What Is a Monetary Base
A monetary base is the total amount of a currency that is either in general circulation in the hands of the public or in the commercial bank deposits held in the central bank’s reserves. This measure of the money supply typically only includes the most liquid currencies; it is also known as the “money base.”
Understanding Monetary Bases
The monetary base is a component of a nation’s money supply. It refers strictly to highly liquid funds including notes, coinage and current bank deposits. When the Federal Reserve creates new funds to purchase bonds from commercial banks, the banks see an increase in their holdings, which causes the monetary base to expand.
Monetary Base and the Money Supply
The money supply expands beyond the monetary base to include other assets that may be less liquid in form. It is most commonly divided into levels, listed as M0 through M3 or M4 depending on the system, with each representing a different facet of a nation’s assets. The monetary base’s funds are generally held within the lower levels of the money supply, such as M1 or M2, which encompasses cash in circulation and specific liquid assets including, but not limited to, savings and checking accounts.
Managing Monetary Bases
Most monetary bases are controlled by one national institution, usually a country’s central bank. They can usually change the monetary base (either expanding or contracting) through open market operations or monetary policies.

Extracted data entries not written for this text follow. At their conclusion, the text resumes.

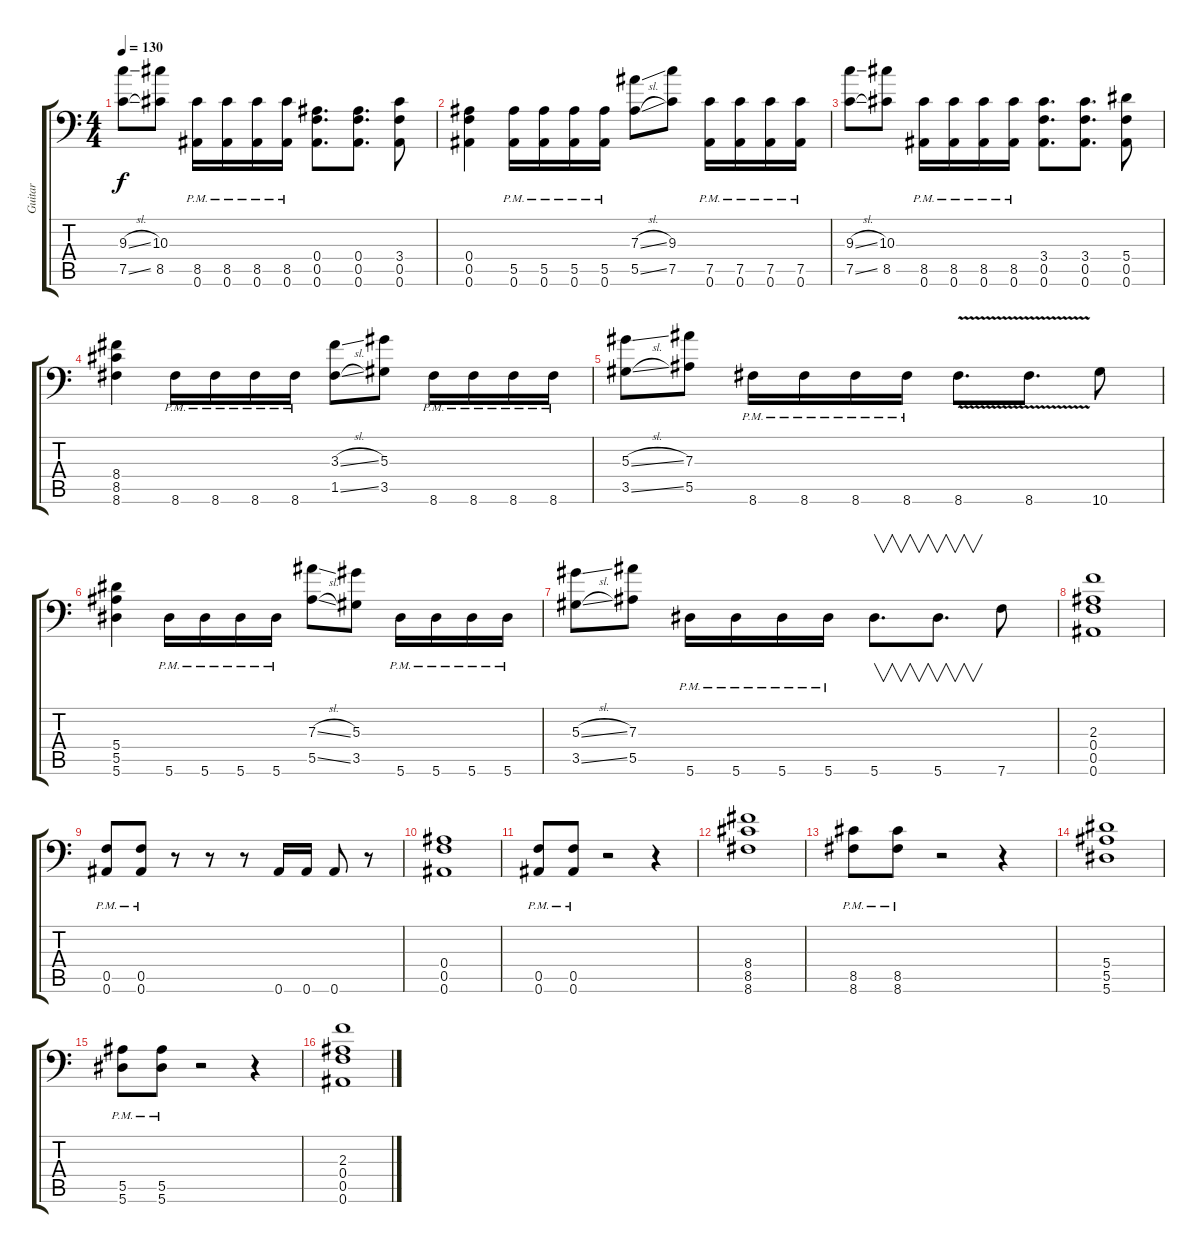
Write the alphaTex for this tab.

\track ("Guitar" "Guitar") {instrument distortionguitar}
\staff {score tabs}
\tuning (C4 G3 Eb3 Bb2 F2 Bb1) {hide}
\ts (4 4)
\tempo 130
\clef f4
\ks c
(9.3{sl} 7.5{sl}).8{dy f} (10.3 8.5).8 (8.5{pm} 0.6{pm}).16 (8.5{pm} 0.6{pm}).16 (8.5{pm} 0.6{pm}).16 (8.5{pm} 0.6{pm}).16 (0.4 0.5 0.6).8{d} (0.4 0.5 0.6).8{d} (3.4 0.5 0.6).8 |
(0.4 0.5 0.6).4 (5.5 0.6{pm}).16 (5.5 0.6{pm}).16 (5.5 0.6{pm}).16 (5.5 0.6{pm}).16 (7.3{sl} 5.5{sl}).8 (9.3 7.5).8 (7.5{pm} 0.6{pm}).16 (7.5{pm} 0.6{pm}).16 (7.5{pm} 0.6{pm}).16 (7.5{pm} 0.6{pm}).16 |
(9.3{sl} 7.5{sl}).8 (10.3 8.5).8 (8.5{pm} 0.6{pm}).16 (8.5{pm} 0.6{pm}).16 (8.5{pm} 0.6{pm}).16 (8.5{pm} 0.6{pm}).16 (3.4 0.5 0.6).8{d} (3.4 0.5 0.6).8{d} (5.4 0.5 0.6).8 |
(8.4 8.5 8.6).4 8.6{pm}.16 8.6{pm}.16 8.6{pm}.16 8.6{pm}.16 (3.3{sl} 1.5{sl}).8 (5.3 3.5).8 8.6{pm}.16 8.6{pm}.16 8.6{pm}.16 8.6{pm}.16 |
(5.3{sl} 3.5{sl}).8 (7.3 5.5).8 8.6{pm}.16 8.6{pm}.16 8.6{pm}.16 8.6{pm}.16 8.6{v}.8{d} 8.6{v}.8{d} 10.6.8 |
(5.4 5.5 5.6).4 5.6{pm}.16 5.6{pm}.16 5.6{pm}.16 5.6{pm}.16 (7.3{sl} 5.5{sl}).8 (5.3 3.5).8 5.6{pm}.16 5.6{pm}.16 5.6{pm}.16 5.6{pm}.16 |
(5.3{sl} 3.5{sl}).8 (7.3 5.5).8 5.6{pm}.16 5.6{pm}.16 5.6{pm}.16 5.6{pm}.16 5.6.8{v d} 5.6.8{v d} 7.6.8 |
(2.3 0.4 0.5 0.6).1 |
(0.5{pm} 0.6{pm}).8 (0.5{pm} 0.6{pm}).8 r.8 r.8 r.8 0.6.16 0.6.16 0.6.8 r.8 |
(0.4 0.5 0.6).1 |
(0.5{pm} 0.6{pm}).8 (0.5{pm} 0.6{pm}).8 r.2 r.4 |
(8.4 8.5 8.6).1 |
(8.5{pm} 8.6{pm}).8 (8.5{pm} 8.6{pm}).8 r.2 r.4 |
(5.4 5.5 5.6).1 |
(5.5{pm} 5.6{pm}).8 (5.5{pm} 5.6{pm}).8 r.2 r.4 |
(2.3 0.4 0.5 0.6).1
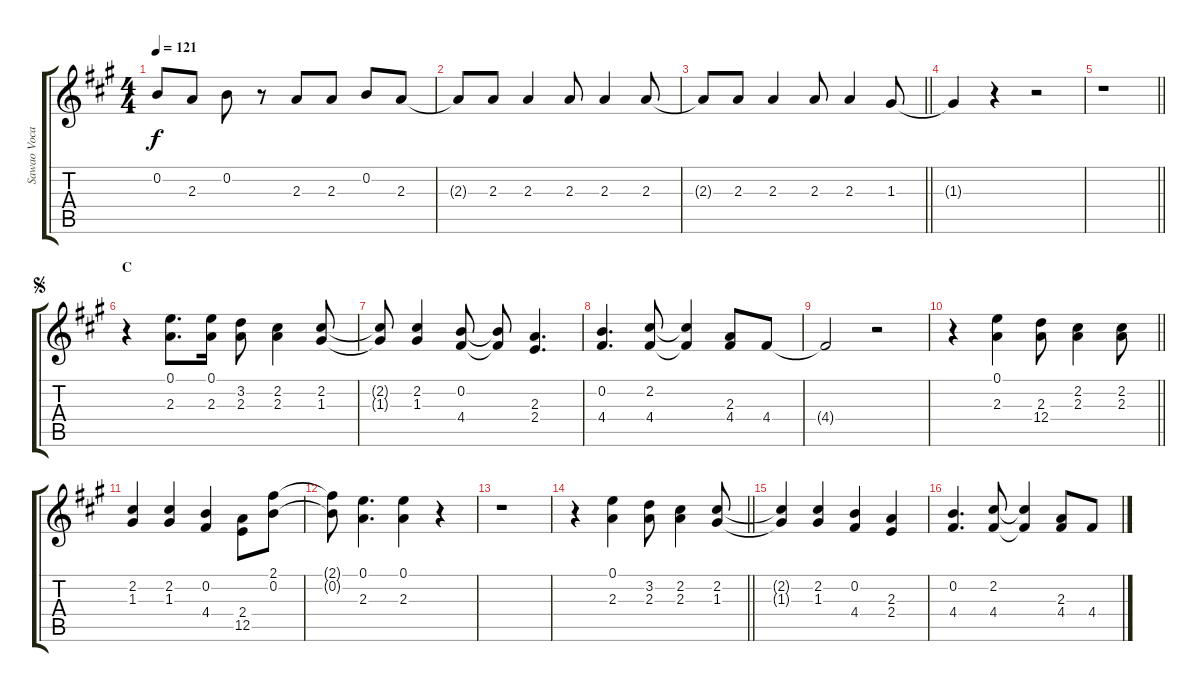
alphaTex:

\track ("Sawao Vocal" "Sawao Voca") {instrument contrabass}
\staff {score tabs}
\tuning (E4 B3 G3 D3 A2 E2) {hide}
\ts (4 4)
\tempo 121
\clef g2
\ks a
0.2{t}.8{dy f} 2.3.8 0.2.8 r.8 2.3.8 2.3.8 0.2.8 2.3.8 |
2.3{t}.8 2.3.8 2.3.4 2.3.8 2.3.4 2.3.8 |
\barLineRight lightlight
2.3{t}.8 2.3.8 2.3.4 2.3.8 2.3.4 1.3.8 |
\section ("" "")
1.3{t}.4 r.4 r.2 |
\barLineRight lightlight
r.1 |
\section ("" "C")
\jump segno
r.4 (0.1 2.3).8{d} (0.1 2.3).16 (3.2 2.3).8 (2.2 2.3).4 (2.2 1.3).8 |
(2.2{t} 1.3{t}).8 (2.2 1.3).4 (0.2 4.4).8 (0.2{t} 4.4{t}).8 (2.3 2.4).4{d} |
(0.2 4.4).4{d} (2.2 4.4).8 (2.2{t} 4.4{t}).4 (2.3 4.4).8 4.4.8 |
4.4{t}.2 r.2 |
\barLineRight lightlight
r.4 (0.1 2.3).4 (2.3 12.4).8 (2.2 2.3).4 (2.2 2.3).8 |
\section ("" "")
(2.2 1.3).4 (2.2 1.3).4 (0.2 4.4).4 (2.4 12.5).8 (2.1 0.2).8 |
(2.1{t} 0.2{t}).8 (0.1 2.3).4{d} (0.1 2.3).4 r.4 |
r.1 |
\barLineRight lightlight
r.4 (0.1 2.3).4 (3.2 2.3).8 (2.2 2.3).4 (2.2 1.3).8 |
(2.2{t} 1.3{t}).4 (2.2 1.3).4 (0.2 4.4).4 (2.3 2.4).4 |
(0.2 4.4).4{d} (2.2 4.4).8 (2.2{t} 4.4{t}).4 (2.3 4.4).8 4.4.8
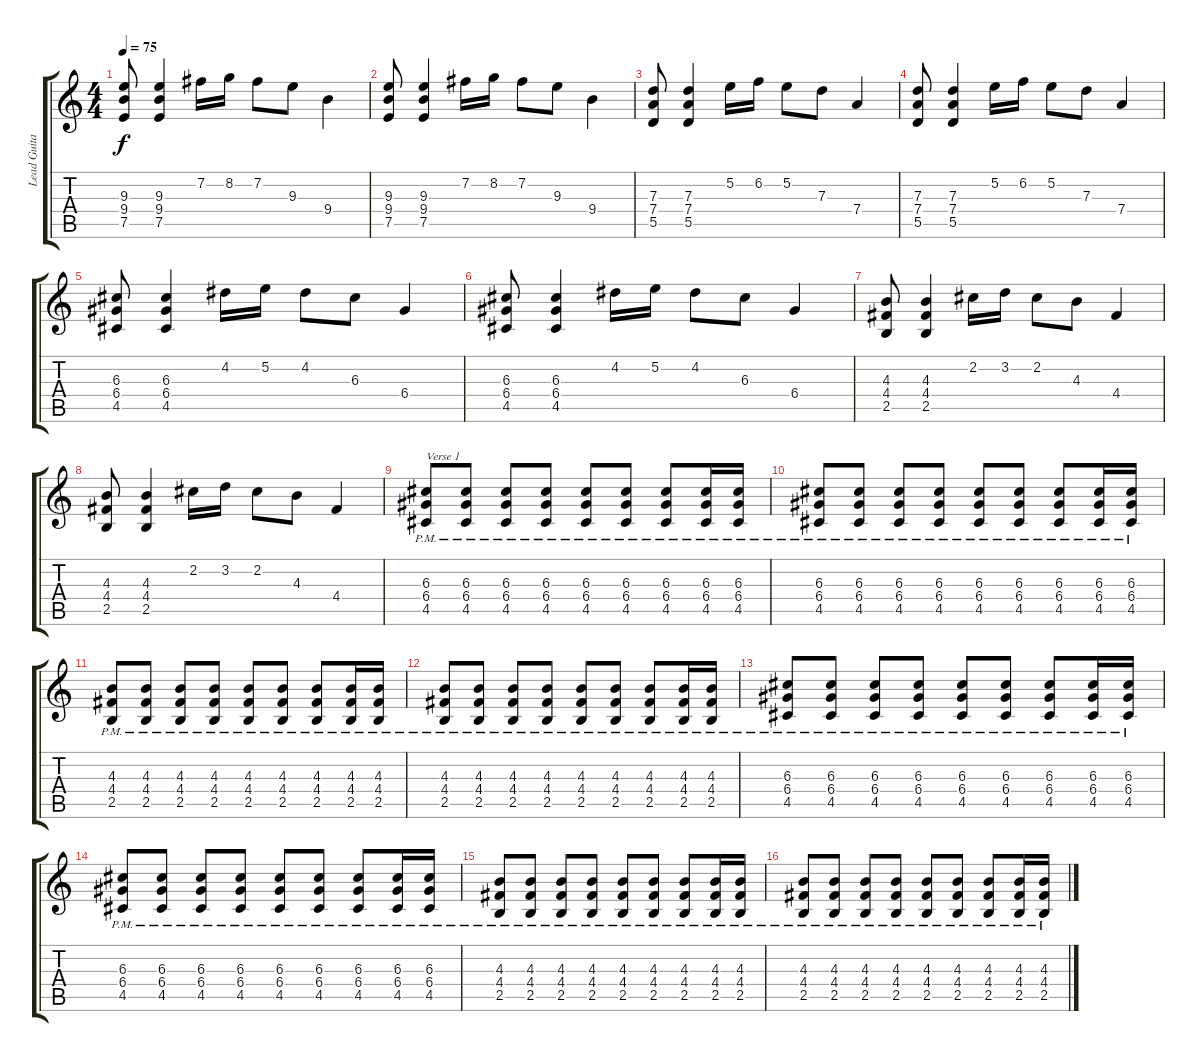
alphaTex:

\track ("Lead Guitar" "Lead Guita") {instrument distortionguitar}
\staff {score tabs}
\tuning (E4 B3 G3 D3 A2 D2) {hide}
\ts (4 4)
\tempo 75
\clef g2
\ks c
(9.3 9.4 7.5).8{dy f} (9.3 9.4 7.5).4 7.2.16 8.2.16 7.2.8 9.3.8 9.4.4 |
(9.3 9.4 7.5).8 (9.3 9.4 7.5).4 7.2.16 8.2.16 7.2.8 9.3.8 9.4.4 |
(7.3 7.4 5.5).8 (7.3 7.4 5.5).4 5.2.16 6.2.16 5.2.8 7.3.8 7.4.4 |
(7.3 7.4 5.5).8 (7.3 7.4 5.5).4 5.2.16 6.2.16 5.2.8 7.3.8 7.4.4 |
(6.3 6.4 4.5).8 (6.3 6.4 4.5).4 4.2.16 5.2.16 4.2.8 6.3.8 6.4.4 |
(6.3 6.4 4.5).8 (6.3 6.4 4.5).4 4.2.16 5.2.16 4.2.8 6.3.8 6.4.4 |
(4.3 4.4 2.5).8 (4.3 4.4 2.5).4 2.2.16 3.2.16 2.2.8 4.3.8 4.4.4 |
(4.3 4.4 2.5).8 (4.3 4.4 2.5).4 2.2.16 3.2.16 2.2.8 4.3.8 4.4.4 |
(6.3{pm} 6.4{pm} 4.5{pm}).8{txt "Verse 1"} (6.3{pm} 6.4{pm} 4.5{pm}).8 (6.3{pm} 6.4{pm} 4.5{pm}).8 (6.3{pm} 6.4{pm} 4.5{pm}).8 (6.3{pm} 6.4{pm} 4.5{pm}).8 (6.3{pm} 6.4{pm} 4.5{pm}).8 (6.3{pm} 6.4{pm} 4.5{pm}).8 (6.3{pm} 6.4{pm} 4.5{pm}).16 (6.3{pm} 6.4{pm} 4.5{pm}).16 |
(6.3{pm} 6.4{pm} 4.5{pm}).8 (6.3{pm} 6.4{pm} 4.5{pm}).8 (6.3{pm} 6.4{pm} 4.5{pm}).8 (6.3{pm} 6.4{pm} 4.5{pm}).8 (6.3{pm} 6.4{pm} 4.5{pm}).8 (6.3{pm} 6.4{pm} 4.5{pm}).8 (6.3{pm} 6.4{pm} 4.5{pm}).8 (6.3{pm} 6.4{pm} 4.5{pm}).16 (6.3{pm} 6.4{pm} 4.5{pm}).16 |
(4.3{pm} 4.4{pm} 2.5{pm}).8 (4.3{pm} 4.4{pm} 2.5{pm}).8 (4.3{pm} 4.4{pm} 2.5{pm}).8 (4.3{pm} 4.4{pm} 2.5{pm}).8 (4.3{pm} 4.4{pm} 2.5{pm}).8 (4.3{pm} 4.4{pm} 2.5{pm}).8 (4.3{pm} 4.4{pm} 2.5{pm}).8 (4.3{pm} 4.4{pm} 2.5{pm}).16 (4.3{pm} 4.4{pm} 2.5{pm}).16 |
(4.3{pm} 4.4{pm} 2.5{pm}).8 (4.3{pm} 4.4{pm} 2.5{pm}).8 (4.3{pm} 4.4{pm} 2.5{pm}).8 (4.3{pm} 4.4{pm} 2.5{pm}).8 (4.3{pm} 4.4{pm} 2.5{pm}).8 (4.3{pm} 4.4{pm} 2.5{pm}).8 (4.3{pm} 4.4{pm} 2.5{pm}).8 (4.3{pm} 4.4{pm} 2.5{pm}).16 (4.3{pm} 4.4{pm} 2.5{pm}).16 |
(6.3{pm} 6.4{pm} 4.5{pm}).8 (6.3{pm} 6.4{pm} 4.5{pm}).8 (6.3{pm} 6.4{pm} 4.5{pm}).8 (6.3{pm} 6.4{pm} 4.5{pm}).8 (6.3{pm} 6.4{pm} 4.5{pm}).8 (6.3{pm} 6.4{pm} 4.5{pm}).8 (6.3{pm} 6.4{pm} 4.5{pm}).8 (6.3{pm} 6.4{pm} 4.5{pm}).16 (6.3{pm} 6.4{pm} 4.5{pm}).16 |
(6.3{pm} 6.4{pm} 4.5{pm}).8 (6.3{pm} 6.4{pm} 4.5{pm}).8 (6.3{pm} 6.4{pm} 4.5{pm}).8 (6.3{pm} 6.4{pm} 4.5{pm}).8 (6.3{pm} 6.4{pm} 4.5{pm}).8 (6.3{pm} 6.4{pm} 4.5{pm}).8 (6.3{pm} 6.4{pm} 4.5{pm}).8 (6.3{pm} 6.4{pm} 4.5{pm}).16 (6.3{pm} 6.4{pm} 4.5{pm}).16 |
(4.3{pm} 4.4{pm} 2.5{pm}).8 (4.3{pm} 4.4{pm} 2.5{pm}).8 (4.3{pm} 4.4{pm} 2.5{pm}).8 (4.3{pm} 4.4{pm} 2.5{pm}).8 (4.3{pm} 4.4{pm} 2.5{pm}).8 (4.3{pm} 4.4{pm} 2.5{pm}).8 (4.3{pm} 4.4{pm} 2.5{pm}).8 (4.3{pm} 4.4{pm} 2.5{pm}).16 (4.3{pm} 4.4{pm} 2.5{pm}).16 |
(4.3{pm} 4.4{pm} 2.5{pm}).8 (4.3{pm} 4.4{pm} 2.5{pm}).8 (4.3{pm} 4.4{pm} 2.5{pm}).8 (4.3{pm} 4.4{pm} 2.5{pm}).8 (4.3{pm} 4.4{pm} 2.5{pm}).8 (4.3{pm} 4.4{pm} 2.5{pm}).8 (4.3{pm} 4.4{pm} 2.5{pm}).8 (4.3{pm} 4.4{pm} 2.5{pm}).16 (4.3{pm} 4.4{pm} 2.5{pm}).16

For many countries, the government can maintain a measure of control over the monetary base by buying and selling government bonds in the open market.
Smaller Scale Monetary Bases and Money Supplies
At the household level, the monetary base consists of all notes and coins in the possession of the household, as well as any funds in deposit accounts. The money supply of a household may be extended to include any available credit open on credit cards, unused portions of lines of credit and other accessible funds that translate into a debt that must be repaid.